→ Text segment

----

Local news channels allegedly reported that pictures of Bharat Mata had been burnt and that Sujatha was the instigator. Trolls online dug out her photograph and circulated it on social media with suggestions that she was anti-national and had Naxalite connections.

A Facebook post in Telugu by someone called Pillala Manmadha Vedhas carried her photograph and identified her by name. It says she burnt photos of Bharat Mata, has Naxalite connections and is leading students astray.

He also asks people to comment "as Indians" and those who fail to do so might as well be dead. More chillingly, he wrote, "Lakshman cut off Surpanakha's ears and nose then, what should be done with this wretch now?"

The nature of the post is akin to setting up Sujatha Surepally for target practice online. It attracted all kinds of vile abuse and death threats directed towards Sujatha. One person, Murali Kishore, commented that "it's time for her to go". 

Press reports from Telangana state that the Commissioner of Police, Karimnagar, Kamalasan Reddy, thinks no crime had been made out and the online abuse amounted to defamation.

What is important to remember is that the attack on Sujatha is more than an attack on just a Dalit writer-academic-activist. It is a frontal attack on at least three different sections of people, who constitute a large majority of the underclass in Telangana and Andhra Pradesh.

----

→ Work item
Continue the article about the online attacks on Sujatha Surepally, starting after its final sentence.

→ Given entries
----

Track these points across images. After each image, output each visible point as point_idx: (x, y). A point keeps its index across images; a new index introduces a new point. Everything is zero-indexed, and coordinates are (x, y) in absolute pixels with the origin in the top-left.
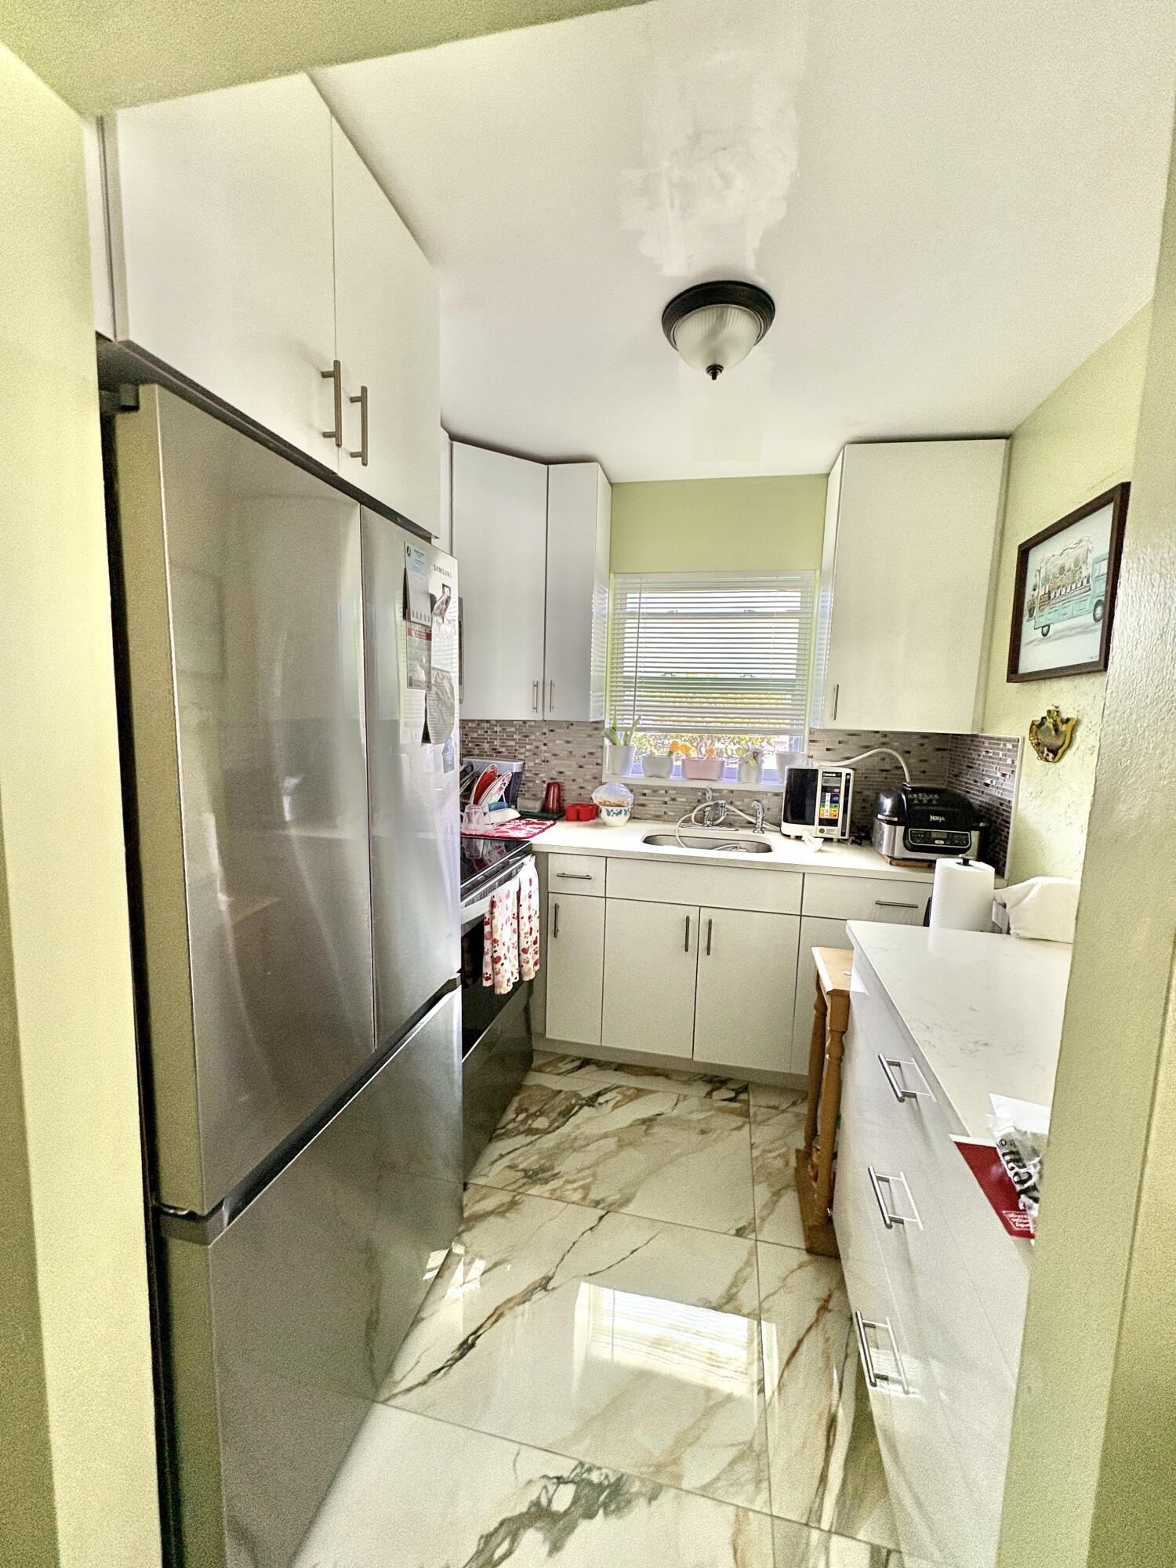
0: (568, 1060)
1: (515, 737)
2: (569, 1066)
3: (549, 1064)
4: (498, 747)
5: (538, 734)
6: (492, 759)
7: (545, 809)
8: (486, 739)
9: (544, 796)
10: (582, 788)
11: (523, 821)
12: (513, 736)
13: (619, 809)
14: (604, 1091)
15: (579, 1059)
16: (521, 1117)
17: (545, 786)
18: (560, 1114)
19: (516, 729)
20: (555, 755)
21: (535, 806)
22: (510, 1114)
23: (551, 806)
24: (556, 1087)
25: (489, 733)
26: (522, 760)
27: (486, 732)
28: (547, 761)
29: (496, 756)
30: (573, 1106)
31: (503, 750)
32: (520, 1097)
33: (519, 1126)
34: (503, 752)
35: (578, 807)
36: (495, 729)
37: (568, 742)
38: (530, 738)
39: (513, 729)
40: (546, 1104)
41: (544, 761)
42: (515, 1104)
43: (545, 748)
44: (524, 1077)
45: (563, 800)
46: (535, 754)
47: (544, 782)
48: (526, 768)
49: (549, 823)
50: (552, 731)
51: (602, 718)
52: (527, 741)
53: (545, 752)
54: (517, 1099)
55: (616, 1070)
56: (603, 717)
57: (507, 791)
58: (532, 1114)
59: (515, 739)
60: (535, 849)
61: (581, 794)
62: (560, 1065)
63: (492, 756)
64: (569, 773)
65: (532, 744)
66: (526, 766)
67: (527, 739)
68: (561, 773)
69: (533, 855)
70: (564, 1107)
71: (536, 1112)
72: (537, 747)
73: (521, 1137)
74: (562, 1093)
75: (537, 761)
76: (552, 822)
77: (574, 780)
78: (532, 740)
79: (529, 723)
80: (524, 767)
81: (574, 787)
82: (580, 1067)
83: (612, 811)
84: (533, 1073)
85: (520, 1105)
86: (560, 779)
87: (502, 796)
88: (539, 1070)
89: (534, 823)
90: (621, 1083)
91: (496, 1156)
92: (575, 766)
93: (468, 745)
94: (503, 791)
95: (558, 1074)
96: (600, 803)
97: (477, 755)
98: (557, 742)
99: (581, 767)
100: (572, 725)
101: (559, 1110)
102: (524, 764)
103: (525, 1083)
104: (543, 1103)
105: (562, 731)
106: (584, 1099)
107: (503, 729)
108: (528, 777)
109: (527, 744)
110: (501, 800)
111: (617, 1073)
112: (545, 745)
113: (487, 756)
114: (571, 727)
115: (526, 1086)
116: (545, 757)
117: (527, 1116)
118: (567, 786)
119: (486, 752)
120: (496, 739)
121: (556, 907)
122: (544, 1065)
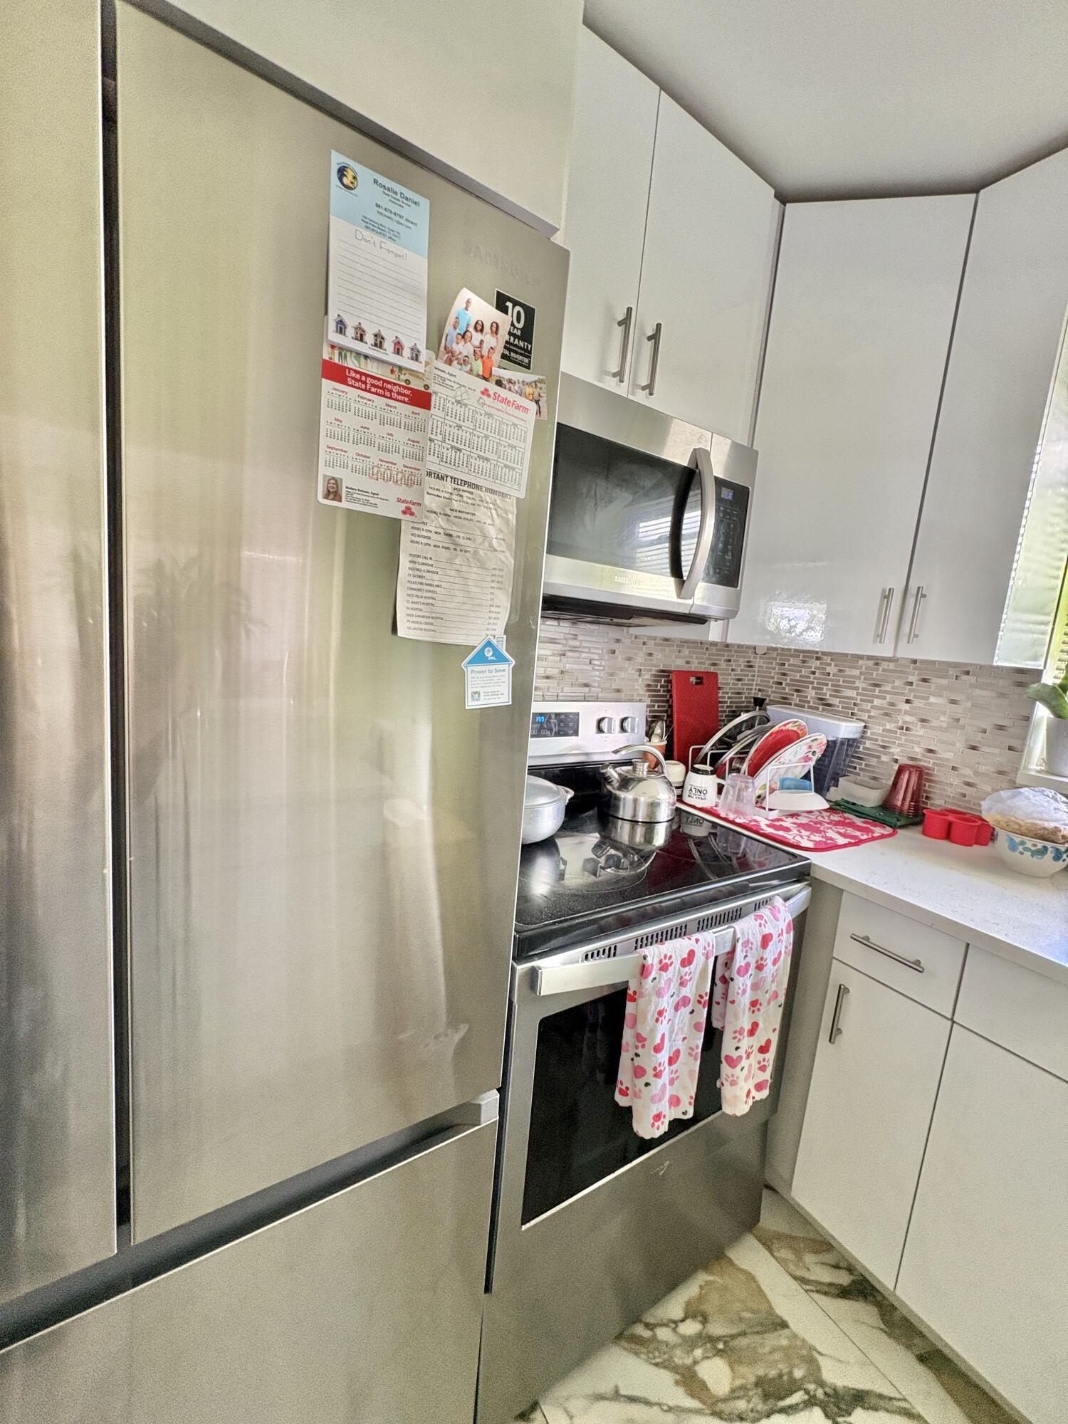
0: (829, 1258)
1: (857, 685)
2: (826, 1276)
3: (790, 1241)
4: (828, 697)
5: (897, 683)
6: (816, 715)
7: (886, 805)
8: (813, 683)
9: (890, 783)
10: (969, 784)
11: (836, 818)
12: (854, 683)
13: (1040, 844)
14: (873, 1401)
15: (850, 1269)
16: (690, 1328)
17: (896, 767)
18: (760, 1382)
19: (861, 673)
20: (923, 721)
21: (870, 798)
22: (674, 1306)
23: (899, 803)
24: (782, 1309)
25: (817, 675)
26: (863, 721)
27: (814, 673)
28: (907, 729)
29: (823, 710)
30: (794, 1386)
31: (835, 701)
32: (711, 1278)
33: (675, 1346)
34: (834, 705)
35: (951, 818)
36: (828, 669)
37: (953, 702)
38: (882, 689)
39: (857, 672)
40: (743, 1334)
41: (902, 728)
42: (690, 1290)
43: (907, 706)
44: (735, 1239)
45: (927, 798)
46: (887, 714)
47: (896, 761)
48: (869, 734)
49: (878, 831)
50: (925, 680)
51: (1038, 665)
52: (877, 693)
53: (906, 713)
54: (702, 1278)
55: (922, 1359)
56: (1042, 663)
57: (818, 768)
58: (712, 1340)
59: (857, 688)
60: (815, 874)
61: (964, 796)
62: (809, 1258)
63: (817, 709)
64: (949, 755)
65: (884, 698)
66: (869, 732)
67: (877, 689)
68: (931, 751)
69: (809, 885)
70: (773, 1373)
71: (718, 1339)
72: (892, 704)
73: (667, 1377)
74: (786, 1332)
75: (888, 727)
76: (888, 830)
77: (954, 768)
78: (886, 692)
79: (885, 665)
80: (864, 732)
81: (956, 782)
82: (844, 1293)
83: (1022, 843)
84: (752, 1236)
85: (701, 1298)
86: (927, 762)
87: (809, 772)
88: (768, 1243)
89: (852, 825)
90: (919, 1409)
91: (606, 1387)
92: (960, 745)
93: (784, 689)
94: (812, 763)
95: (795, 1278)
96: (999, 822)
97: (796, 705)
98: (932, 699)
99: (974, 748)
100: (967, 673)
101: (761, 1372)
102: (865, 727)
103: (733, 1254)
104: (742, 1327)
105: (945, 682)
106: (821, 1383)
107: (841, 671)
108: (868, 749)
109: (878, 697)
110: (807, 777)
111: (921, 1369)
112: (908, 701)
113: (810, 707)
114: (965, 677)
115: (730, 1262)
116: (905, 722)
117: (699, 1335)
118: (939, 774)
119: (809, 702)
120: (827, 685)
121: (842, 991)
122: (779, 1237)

----

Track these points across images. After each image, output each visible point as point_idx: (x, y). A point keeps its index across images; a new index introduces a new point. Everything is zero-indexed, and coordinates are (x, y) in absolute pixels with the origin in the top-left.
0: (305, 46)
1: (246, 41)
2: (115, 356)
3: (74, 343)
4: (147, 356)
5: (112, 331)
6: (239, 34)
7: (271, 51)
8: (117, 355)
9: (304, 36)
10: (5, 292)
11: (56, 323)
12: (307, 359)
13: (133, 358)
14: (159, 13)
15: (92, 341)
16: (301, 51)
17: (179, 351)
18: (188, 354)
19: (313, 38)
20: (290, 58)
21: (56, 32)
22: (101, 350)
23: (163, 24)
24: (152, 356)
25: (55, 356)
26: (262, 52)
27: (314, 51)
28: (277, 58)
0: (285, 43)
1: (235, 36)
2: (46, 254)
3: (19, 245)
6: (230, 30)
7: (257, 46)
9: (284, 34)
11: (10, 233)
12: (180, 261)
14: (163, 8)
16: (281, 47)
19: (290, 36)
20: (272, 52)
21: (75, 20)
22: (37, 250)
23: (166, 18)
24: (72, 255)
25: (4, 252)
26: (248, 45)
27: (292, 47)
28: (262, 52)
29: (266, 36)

----

→ Solved problem
Sujatha Surepally is not just a Dalit activist. She is a rallying force in the environmental movement in Karimnagar, which is opposed to extractive industries. In this case granite mining, which was a Rs 3,000 crore per annum industry.

She has also been at the forefront of the movement against student suicides on campuses, which have taken a particularly brutal toll in Telangana.  And hers was a voice that tried to ensure that Dalit/bahujans and minorities found justice and dignity.

This put her at odds with everyone: those in power and those aspiring to power in India's newest state.

The assault on Sujatha is firstly an attack on young people, particularly from rural and non-privileged backgrounds. 90% of the students at Satvahana University are from SC/ST/BC and minority backgrounds.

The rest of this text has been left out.